New approach to fighting human trafficking on the rise in Ohio

CLEVELAND - After drugs, human trafficking is the second largest criminal enterprise.

The numbers are more than quadrupling. In four years, the calls for human trafficking in Ohio have gone from 85 cases to 375.

To combat this billion dollar industry, local agencies are teaming up to cover more ground.

"[The calls] are all from right here, in our own backyards. From our greater Cleveland area and from every surrounding suburb," said Renee Jones from the Renee Jones Empowerment Center.

The Renee Jones Empowerment Center opened its doors in Cleveland 15 years ago. The building off W. 65th provides a refugee for victims and a resource for those on the front lines.

"No one agency can do it alone.
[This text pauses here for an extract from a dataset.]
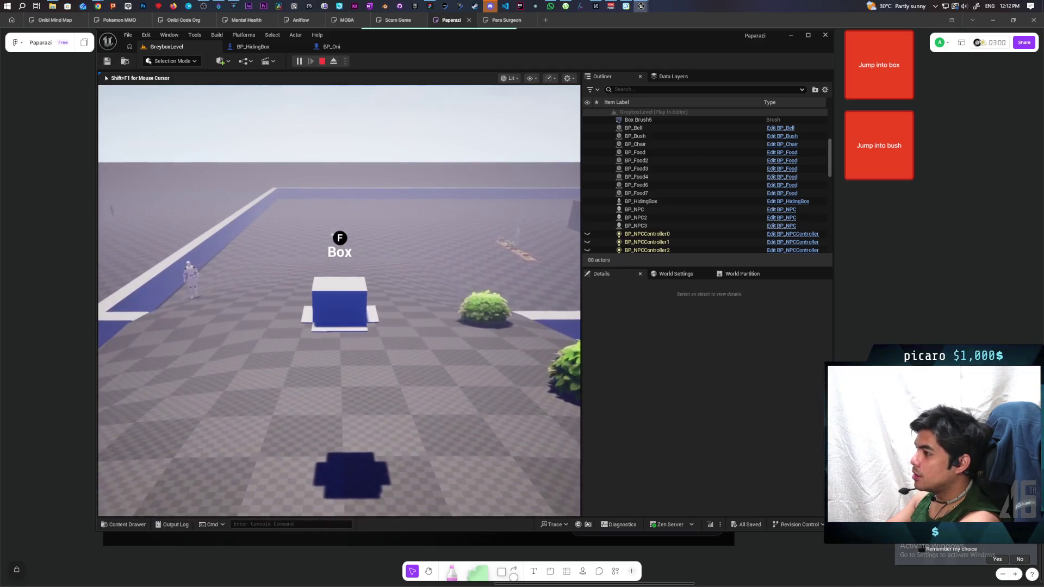
key(f)
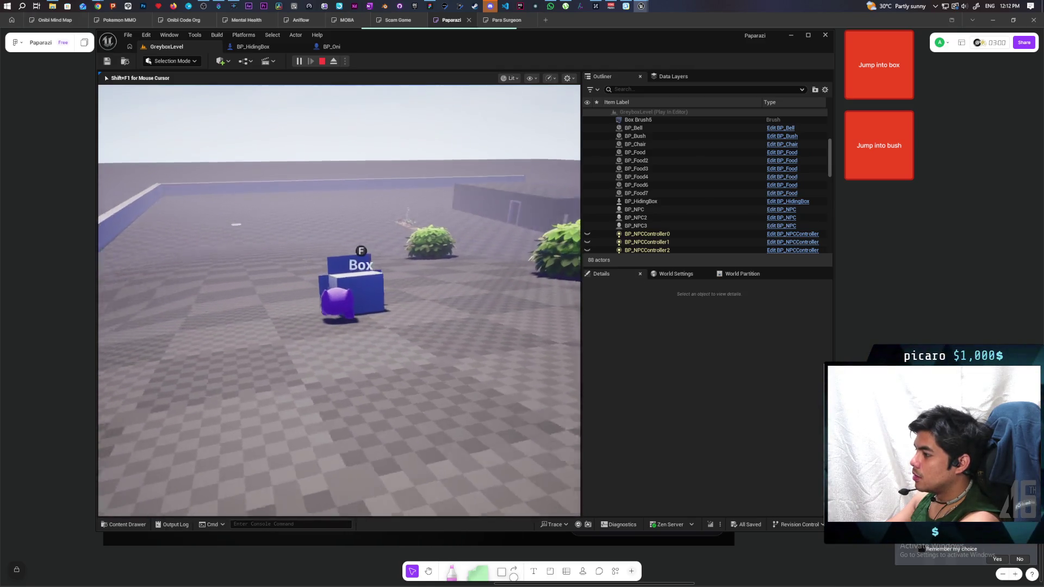
key(f)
The problem is too big, so we need to collaborate," Jones said.

Through the recently formed Cuyahoga County Regional Human Trafficking Taskforce, they've done just that. The collaborative effort brings together local and federal law enforcement, as well as social services groups.

"We get posters of kids that are missing and we take those out when we do outreach just in case we come across and see one of these missing kids," Jones said.
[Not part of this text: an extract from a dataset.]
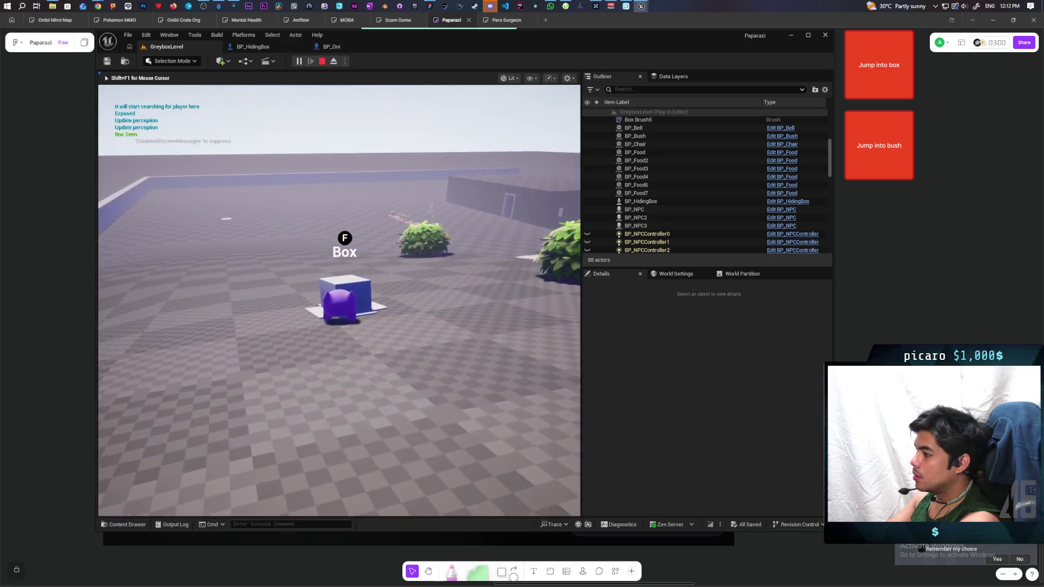
key(F8)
Jones says outreach is a crucial part of their fight against this dark enterprise, which is why they have expanded from the streets to strip clubs and truck stops as well.
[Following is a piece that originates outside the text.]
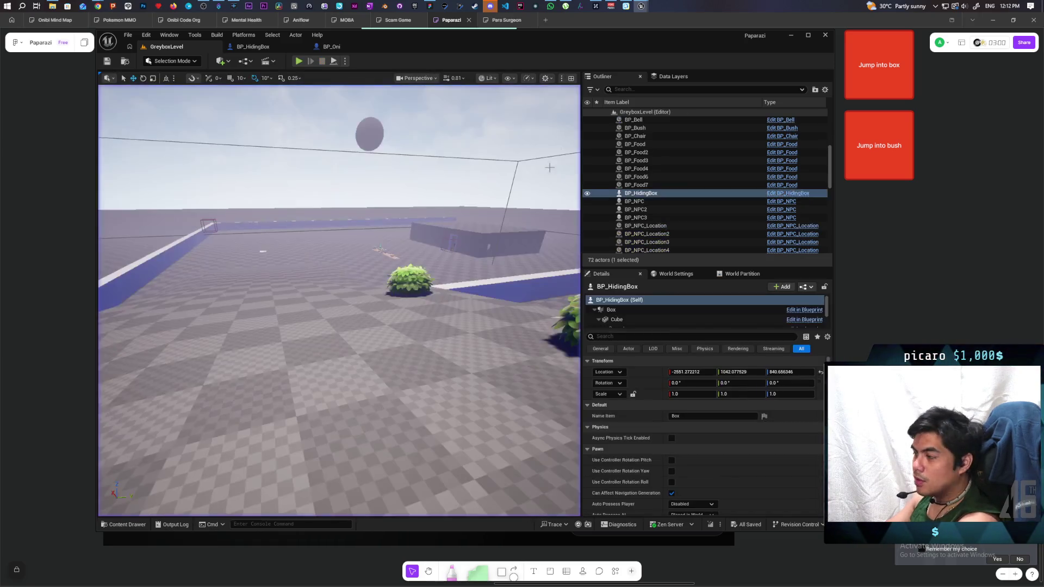
click(253, 46)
"Because these are places where individuals can be trafficked and most generally are trafficked," Jones said.

Jones says the next step is to get into local prisons, so they can work with women who are about to be released and may have to return to that lifestyle.

Part of Jones' approach is to hand out gift bags to women she suspects are being trafficked or are susceptible to it. Inside are toiletries and a card with her number, letting them know she is thinking of them.